# Is good things my husband



## Yoni (Feb 7, 2021)

Is it good things my husband wants have a sex all the time. He finds me sexy and attractive. 

But I'm pregnant he want sex in the morning and night also Sometimes random no where he wants sex. So a day probably at least 4 or 5 times. 

I don't know its normal for other couples. 
We been together and has been sex in the morning every day. Almost 2 years. I am bit tired of during the pregnant and I don't feel in the mood, how can I say no without hurting he is feeling?


----------



## hubbyintrubby (Jul 5, 2019)

You probably can't say no without having him feel a certain way. However, his feelings are his feelings and they are for him to deal with, not you.


----------



## Divinely Favored (Apr 1, 2014)

I wanted ny wife more when she was pregnant. Could not keep my hands off her beautiful pregnant body that was carrying my child. Have him give you rubdowns with massage oil....you will feel better and it may put you in the mood.


----------



## Sfort (Sep 28, 2019)

Give him a blowjob until completion. That will probably slow him down for a few hours.


----------



## Diana7 (Apr 19, 2016)

4-5 times a day is a lot. How will he manage when you can't have sex after the birth for a time? When you are up half the night and exhausted with a new baby?
I would try compromising on it. Talk to him and agree on what you feel ok with. 
Does he go out to work?


----------



## sokillme (Jun 10, 2016)

Yoni said:


> Is it good things my husband wants have a sex all the time. He finds me sexy and attractive.
> 
> But I'm pregnant he want sex in the morning and night also Sometimes random no where he wants sex. So a day probably at least 4 or 5 times.
> 
> ...


Just remember one day you both may be old. I say you enjoy the fact that your husband is so into YOU.


----------



## FlaviusMaximus (Jan 10, 2012)

Women have a certain aura about them when they're pregnant and they are extremely attractive and desirable. When my wife was pregnant, I wanted to have sex with her all the time. I also think you have to be realistic. Sex 4-5 times a day is normal if you're 20, unemployed and have no yard work to do.

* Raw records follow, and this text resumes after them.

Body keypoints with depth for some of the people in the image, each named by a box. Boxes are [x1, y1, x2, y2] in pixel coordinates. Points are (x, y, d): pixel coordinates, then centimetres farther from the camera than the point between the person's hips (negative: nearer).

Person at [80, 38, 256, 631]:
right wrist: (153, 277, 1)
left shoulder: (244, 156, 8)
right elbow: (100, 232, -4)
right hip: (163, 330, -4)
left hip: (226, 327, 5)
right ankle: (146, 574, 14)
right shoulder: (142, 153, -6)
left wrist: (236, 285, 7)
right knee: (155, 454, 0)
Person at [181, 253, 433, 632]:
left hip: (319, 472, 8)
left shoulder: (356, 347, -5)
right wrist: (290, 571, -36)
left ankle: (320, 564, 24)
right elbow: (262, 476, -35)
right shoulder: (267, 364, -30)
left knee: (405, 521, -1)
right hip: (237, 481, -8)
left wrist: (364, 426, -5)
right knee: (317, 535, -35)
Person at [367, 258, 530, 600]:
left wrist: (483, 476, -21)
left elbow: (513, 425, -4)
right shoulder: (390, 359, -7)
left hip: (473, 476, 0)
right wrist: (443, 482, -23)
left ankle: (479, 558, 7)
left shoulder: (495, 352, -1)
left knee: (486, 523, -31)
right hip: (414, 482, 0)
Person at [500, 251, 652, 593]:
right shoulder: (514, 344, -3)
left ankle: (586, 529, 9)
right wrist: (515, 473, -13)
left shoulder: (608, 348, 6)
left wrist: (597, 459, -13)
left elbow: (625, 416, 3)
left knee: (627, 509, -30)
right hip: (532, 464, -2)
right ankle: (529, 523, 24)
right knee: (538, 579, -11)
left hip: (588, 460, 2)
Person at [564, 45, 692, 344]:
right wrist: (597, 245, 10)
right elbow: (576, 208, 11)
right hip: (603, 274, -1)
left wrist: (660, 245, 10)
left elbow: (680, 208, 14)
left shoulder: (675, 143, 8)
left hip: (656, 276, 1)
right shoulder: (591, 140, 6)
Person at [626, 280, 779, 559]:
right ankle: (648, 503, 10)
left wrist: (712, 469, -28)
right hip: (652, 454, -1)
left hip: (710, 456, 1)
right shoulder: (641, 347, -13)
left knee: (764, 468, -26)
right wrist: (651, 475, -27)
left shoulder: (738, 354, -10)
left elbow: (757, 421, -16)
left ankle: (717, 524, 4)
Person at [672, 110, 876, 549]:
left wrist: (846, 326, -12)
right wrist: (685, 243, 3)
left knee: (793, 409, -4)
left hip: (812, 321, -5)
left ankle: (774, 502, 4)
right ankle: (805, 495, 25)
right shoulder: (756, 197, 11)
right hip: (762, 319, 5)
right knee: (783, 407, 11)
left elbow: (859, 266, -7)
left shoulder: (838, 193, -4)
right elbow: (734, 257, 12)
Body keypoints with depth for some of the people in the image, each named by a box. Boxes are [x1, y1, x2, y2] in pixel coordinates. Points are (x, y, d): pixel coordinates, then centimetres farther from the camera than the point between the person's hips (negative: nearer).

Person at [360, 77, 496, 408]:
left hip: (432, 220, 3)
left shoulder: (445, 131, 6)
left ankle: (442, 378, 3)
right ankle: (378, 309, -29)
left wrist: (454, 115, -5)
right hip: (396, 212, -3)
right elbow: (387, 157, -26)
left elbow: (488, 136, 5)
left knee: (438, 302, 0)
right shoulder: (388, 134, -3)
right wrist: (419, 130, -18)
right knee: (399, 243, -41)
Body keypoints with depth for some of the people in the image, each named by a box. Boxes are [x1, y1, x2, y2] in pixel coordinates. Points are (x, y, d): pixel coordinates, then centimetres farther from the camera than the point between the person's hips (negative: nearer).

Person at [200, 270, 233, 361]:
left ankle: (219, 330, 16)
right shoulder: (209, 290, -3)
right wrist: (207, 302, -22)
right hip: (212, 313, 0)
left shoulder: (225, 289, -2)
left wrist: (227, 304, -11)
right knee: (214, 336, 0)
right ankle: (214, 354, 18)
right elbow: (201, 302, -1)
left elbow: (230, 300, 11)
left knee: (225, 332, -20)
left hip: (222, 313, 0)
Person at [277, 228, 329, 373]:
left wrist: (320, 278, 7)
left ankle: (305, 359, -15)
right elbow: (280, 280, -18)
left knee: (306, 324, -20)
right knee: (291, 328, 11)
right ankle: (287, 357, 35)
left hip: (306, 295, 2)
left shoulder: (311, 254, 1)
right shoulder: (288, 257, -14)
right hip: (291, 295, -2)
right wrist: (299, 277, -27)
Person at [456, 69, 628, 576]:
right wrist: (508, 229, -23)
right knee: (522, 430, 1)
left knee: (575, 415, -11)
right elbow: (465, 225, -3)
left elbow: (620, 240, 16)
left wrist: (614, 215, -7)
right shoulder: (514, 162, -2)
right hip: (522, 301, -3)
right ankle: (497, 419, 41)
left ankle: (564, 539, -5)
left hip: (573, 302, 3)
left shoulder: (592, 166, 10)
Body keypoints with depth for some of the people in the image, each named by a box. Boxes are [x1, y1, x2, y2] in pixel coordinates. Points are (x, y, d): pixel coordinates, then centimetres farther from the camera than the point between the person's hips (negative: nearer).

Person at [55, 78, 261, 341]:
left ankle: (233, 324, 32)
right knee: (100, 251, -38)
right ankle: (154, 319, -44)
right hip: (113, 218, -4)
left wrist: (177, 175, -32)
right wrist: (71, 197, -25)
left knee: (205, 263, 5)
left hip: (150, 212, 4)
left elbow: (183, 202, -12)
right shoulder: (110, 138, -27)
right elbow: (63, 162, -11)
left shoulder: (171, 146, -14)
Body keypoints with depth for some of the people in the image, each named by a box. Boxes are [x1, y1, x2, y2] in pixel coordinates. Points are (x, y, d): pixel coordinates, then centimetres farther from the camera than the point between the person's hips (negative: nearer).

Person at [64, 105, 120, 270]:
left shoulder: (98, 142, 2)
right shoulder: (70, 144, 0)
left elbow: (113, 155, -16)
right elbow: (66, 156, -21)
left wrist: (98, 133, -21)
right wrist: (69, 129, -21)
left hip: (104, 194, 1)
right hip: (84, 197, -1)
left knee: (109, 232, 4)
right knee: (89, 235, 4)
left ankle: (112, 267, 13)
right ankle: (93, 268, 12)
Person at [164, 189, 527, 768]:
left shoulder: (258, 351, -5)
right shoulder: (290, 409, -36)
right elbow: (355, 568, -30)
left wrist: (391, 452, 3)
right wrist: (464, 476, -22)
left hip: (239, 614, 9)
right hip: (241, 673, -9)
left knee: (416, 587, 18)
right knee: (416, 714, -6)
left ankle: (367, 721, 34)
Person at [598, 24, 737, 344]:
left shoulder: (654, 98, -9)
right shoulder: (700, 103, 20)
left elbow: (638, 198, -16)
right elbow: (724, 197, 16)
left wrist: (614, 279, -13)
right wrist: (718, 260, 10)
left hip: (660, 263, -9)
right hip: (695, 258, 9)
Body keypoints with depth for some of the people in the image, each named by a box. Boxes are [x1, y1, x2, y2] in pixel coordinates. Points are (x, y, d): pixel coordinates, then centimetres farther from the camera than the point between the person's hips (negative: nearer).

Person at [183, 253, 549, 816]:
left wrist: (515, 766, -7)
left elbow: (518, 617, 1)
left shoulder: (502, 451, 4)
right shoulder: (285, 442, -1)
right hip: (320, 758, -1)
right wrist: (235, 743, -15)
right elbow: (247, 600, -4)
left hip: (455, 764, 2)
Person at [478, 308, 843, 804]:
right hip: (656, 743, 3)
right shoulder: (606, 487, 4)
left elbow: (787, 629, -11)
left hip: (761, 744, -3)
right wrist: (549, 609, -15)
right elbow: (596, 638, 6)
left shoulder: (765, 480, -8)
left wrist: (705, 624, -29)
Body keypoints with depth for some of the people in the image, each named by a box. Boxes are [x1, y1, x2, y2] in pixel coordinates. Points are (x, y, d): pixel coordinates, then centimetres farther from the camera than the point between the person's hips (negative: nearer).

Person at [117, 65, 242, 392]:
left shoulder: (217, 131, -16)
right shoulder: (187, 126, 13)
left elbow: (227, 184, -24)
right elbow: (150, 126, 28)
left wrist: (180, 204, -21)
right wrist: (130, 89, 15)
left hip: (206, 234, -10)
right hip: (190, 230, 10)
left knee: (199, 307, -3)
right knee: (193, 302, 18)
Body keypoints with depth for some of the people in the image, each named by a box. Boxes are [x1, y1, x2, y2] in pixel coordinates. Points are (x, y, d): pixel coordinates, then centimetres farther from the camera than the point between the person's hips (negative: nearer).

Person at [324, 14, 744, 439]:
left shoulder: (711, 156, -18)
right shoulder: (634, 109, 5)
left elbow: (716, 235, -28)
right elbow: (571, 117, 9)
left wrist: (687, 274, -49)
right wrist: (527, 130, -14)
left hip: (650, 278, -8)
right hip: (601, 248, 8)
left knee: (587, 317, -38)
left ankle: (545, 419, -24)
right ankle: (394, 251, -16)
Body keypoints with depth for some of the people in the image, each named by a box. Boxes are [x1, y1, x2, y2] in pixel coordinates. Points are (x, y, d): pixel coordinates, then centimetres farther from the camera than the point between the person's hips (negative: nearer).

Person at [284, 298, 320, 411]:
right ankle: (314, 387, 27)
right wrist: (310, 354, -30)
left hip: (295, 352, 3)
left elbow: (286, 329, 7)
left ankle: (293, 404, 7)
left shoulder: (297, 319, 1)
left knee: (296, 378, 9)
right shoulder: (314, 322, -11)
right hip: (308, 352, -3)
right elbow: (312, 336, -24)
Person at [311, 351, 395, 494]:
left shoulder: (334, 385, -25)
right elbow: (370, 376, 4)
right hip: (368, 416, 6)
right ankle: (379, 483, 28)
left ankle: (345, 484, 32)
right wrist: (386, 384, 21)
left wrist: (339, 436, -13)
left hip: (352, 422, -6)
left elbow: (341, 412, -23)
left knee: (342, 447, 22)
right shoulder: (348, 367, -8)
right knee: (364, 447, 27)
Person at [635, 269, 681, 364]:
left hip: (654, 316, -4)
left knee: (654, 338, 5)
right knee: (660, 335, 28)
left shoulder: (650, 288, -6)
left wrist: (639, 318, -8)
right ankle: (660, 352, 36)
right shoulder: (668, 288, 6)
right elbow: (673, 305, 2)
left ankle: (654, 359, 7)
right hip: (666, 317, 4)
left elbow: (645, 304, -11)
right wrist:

You are carrying a child so you obviously have a say in how much sex you have and how much you want to have. You both should be willing to negotiate. Pregnancy aside, having sex that often can hurt the mystique of sex with your partner and runs the risk of making sex rote and less interesting.

Tell him what you'd like and find a happy medium, if he wants more than that, tell him to rub one out.


----------



## maquiscat (Aug 20, 2019)

Yoni said:


> Is it good things my husband wants have a sex all the time. He finds me sexy and attractive.
> 
> But I'm pregnant he want sex in the morning and night also Sometimes random no where he wants sex. So a day probably at least 4 or 5 times.
> 
> ...


Just remind him that you are pregnant, and that it takes a toll on you. Some women get energized, but not all do. Tell him that you appreciate that he desires you so much, but there are physical limits for you.


----------